--- Bloque de texto ---
Tras el gran terremoto de hace un año, Nepal sigue sumida en un enorme caos. La capital, Katmandú, recibió a miles de personas que huían de la ruina de las demás regiones del país. Lo que comenzó como un pequeño asentamiento temporal se ha convertido hoy en un campo de refugiados con un censo superior a los 7.000 habitantes. El campamento de Chuchepati reúne a personas venidas de distintos distritos que ocupan como pueden el espacio, construyendo sus propias casas para tener un techo bajo el que dormir.

Chabolas entre cañas de bambú

En el campamento hay dos carpas donde se desarrollan algunas actividades para dinamizar la vida allí donde hace meses comenzaron a juntarse los nepalíes que lo habían perdido todo en el terremoto. En las zonas comunes los chicos tienen pizarras para no dejar de asistir a la escuela, y los animadores hacen lo posible para que no pierdan su derecho a la educación por estar en el campamento. También hay mesas de ping pong, donde es más habitual encontrar a los jóvenes. El campamento es una sucesión de chabolas construidas a base de caña de bambú –que funciona como estructura– cubierta por plásticos. Cuando hay, algunos utilizan cartones para colocarlos entre el plástico y el bambú como aislante térmico, y los más afortunados duermen bajo techo de metal. Aunque no todos tienen casa, como ocurre con Tengi, el chico que tuvo el accidente, quien sobrevive gracias a la caridad de los demás refugiados. No hace mucho los vecinos de Chuchepati le ayudaron a construirse su propia tienda y ahora, tras más de siete meses, tiene un sitio donde descansar.

En los meses de monzón, las lluvias dejan un característico olor a barro. Aprovechando que el piso está más moldeable, algunos habitantes realizan una improvisada red de alcantarillado al aire libre para evitar inundaciones y conducir el agua lejos de las casas. «Hay una gran zona común donde nos reunimos cuando llueve o hace mucho sol para estar fuera de las chabolas y convivir con los demás», cuenta Laxing, una mujer que ronda los 50 años y que, tras el seísmo, salió del distrito de Ramechapp –al este del país–, con sus tres hijos y su cuñada. «No pude salir de mi aldea, estaba incomunicada, pero los militares consiguieron sacarnos de allí… No me quedó nada. Por eso estoy aquí ahora». Laxing señala tres lugares del campamento donde tiene que acudir a por agua para que su familia pueda consumirla. Son puntos de agua corriente que no están siempre abiertos para racionalizar el uso hasta que un camión cisterna vuelva para rellenar los depósitos.
---
◆ Completa lo siguiente:
A. Según el texto, ¿cuántos habitantes tiene hoy el campo de refugiados?
B. Transcribe del texto el fragmento que va desde "Tras el gran" hasta "el que dormir.", ambos incluidos.
C. Indica si cada afirmación concuerda con el texto y cita las palabras que lo deciden:
(i) Laxing dejó el distrito de Ramechapp con sus tres hijos y su cuñada.
(ii) Todos los habitantes del campamento duermen bajo techo de metal.
(iii) Los puntos de agua corriente del campamento están abiertos en todo momento.
--- Material proporcionado ---
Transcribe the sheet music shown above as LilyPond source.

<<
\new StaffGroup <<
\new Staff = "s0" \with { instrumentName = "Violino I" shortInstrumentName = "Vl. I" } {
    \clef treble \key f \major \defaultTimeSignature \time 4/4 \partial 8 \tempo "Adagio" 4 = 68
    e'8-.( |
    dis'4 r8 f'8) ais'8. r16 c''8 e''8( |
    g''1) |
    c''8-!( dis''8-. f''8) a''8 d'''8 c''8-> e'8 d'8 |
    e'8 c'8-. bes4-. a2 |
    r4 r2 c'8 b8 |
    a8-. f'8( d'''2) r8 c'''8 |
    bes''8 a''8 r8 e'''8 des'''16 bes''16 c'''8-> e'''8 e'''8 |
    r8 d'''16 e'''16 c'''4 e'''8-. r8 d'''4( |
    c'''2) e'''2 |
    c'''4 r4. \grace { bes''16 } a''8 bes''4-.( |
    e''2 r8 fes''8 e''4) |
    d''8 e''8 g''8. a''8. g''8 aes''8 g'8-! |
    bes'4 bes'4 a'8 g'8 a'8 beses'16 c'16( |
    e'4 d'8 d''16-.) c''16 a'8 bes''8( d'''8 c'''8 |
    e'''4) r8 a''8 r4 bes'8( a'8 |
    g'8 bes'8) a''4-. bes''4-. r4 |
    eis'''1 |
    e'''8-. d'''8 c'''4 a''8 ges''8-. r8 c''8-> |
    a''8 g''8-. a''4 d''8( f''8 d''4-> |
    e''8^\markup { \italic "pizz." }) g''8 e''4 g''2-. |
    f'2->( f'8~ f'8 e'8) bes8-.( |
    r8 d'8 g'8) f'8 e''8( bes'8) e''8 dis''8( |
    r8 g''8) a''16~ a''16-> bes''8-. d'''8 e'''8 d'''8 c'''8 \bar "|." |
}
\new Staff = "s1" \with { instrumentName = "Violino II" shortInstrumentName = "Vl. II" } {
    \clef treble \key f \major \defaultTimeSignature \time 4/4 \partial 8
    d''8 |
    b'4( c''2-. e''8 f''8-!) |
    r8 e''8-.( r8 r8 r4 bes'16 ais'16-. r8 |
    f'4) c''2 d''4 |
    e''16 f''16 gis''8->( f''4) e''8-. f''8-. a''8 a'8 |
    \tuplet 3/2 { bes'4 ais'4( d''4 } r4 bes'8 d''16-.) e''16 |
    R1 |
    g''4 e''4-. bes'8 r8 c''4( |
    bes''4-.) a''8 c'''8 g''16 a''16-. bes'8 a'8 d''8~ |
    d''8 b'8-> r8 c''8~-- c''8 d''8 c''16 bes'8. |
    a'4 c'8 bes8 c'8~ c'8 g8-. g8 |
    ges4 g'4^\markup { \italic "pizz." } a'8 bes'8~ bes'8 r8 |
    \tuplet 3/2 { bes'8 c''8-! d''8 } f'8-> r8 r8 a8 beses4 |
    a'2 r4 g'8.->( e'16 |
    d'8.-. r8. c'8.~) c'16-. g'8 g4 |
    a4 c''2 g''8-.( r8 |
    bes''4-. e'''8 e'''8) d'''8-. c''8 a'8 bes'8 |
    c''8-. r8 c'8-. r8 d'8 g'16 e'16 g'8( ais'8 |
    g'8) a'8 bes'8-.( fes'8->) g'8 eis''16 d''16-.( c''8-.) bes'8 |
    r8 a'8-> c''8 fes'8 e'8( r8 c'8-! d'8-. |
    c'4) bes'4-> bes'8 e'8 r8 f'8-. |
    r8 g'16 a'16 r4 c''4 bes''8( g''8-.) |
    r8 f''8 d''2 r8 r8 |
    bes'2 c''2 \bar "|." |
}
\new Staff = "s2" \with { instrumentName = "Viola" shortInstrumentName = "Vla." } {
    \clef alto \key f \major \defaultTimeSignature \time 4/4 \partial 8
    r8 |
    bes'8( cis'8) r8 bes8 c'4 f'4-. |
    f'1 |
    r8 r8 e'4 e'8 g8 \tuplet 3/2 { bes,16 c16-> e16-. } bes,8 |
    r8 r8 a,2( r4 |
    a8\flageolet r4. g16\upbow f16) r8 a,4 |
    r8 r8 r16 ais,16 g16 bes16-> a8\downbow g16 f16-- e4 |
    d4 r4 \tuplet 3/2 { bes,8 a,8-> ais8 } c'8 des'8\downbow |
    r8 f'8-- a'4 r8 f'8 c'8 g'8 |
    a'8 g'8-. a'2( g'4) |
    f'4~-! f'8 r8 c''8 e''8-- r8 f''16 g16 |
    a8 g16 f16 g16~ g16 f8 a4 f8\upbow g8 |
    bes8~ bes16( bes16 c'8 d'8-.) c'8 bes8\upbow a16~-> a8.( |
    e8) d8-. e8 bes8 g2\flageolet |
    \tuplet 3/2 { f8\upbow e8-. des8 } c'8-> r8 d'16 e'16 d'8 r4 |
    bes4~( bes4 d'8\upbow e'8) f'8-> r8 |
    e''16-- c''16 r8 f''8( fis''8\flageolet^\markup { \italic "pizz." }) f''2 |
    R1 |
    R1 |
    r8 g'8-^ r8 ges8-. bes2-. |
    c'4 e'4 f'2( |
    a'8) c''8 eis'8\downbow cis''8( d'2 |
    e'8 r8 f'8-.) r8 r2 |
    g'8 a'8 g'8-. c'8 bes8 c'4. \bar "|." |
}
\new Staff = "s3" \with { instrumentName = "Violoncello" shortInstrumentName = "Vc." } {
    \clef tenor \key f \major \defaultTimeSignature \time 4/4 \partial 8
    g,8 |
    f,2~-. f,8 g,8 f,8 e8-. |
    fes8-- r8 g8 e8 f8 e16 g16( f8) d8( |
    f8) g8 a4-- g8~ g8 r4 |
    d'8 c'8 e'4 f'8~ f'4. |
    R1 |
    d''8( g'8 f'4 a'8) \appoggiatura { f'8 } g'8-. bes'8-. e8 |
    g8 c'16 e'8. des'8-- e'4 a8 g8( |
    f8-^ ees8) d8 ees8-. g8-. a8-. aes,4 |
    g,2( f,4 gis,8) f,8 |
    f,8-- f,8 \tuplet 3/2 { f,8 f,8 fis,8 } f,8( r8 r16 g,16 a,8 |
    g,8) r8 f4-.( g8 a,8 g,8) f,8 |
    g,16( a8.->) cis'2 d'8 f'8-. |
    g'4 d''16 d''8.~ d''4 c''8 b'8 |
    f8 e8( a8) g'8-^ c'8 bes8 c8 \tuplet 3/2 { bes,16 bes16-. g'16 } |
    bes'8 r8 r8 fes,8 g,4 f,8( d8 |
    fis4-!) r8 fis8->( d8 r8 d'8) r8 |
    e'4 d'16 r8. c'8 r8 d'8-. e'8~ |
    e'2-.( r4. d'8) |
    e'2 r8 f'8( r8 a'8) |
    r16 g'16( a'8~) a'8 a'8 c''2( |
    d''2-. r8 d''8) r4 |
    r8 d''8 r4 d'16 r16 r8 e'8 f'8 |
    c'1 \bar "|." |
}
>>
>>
---
◆ Respuestas:
A. Más de 7.000 habitantes.

B.
Tras el gran terremoto de hace un año, Nepal sigue sumida en un enorme caos. La capital, Katmandú, recibió a miles de personas que huían de la ruina de las demás regiones del país. Lo que comenzó como un pequeño asentamiento temporal se ha convertido hoy en un campo de refugiados con un censo superior a los 7.000 habitantes. El campamento de Chuchepati reúne a personas venidas de distintos distritos que ocupan como pueden el espacio, construyendo sus propias casas para tener un techo bajo el que dormir.

C.
(i) Sí: «salió del distrito de Ramechapp –al este del país–, con sus tres hijos y su cuñada».
(ii) No: «los más afortunados duermen bajo techo de metal».
(iii) No: «Son puntos de agua corriente que no están siempre abiertos».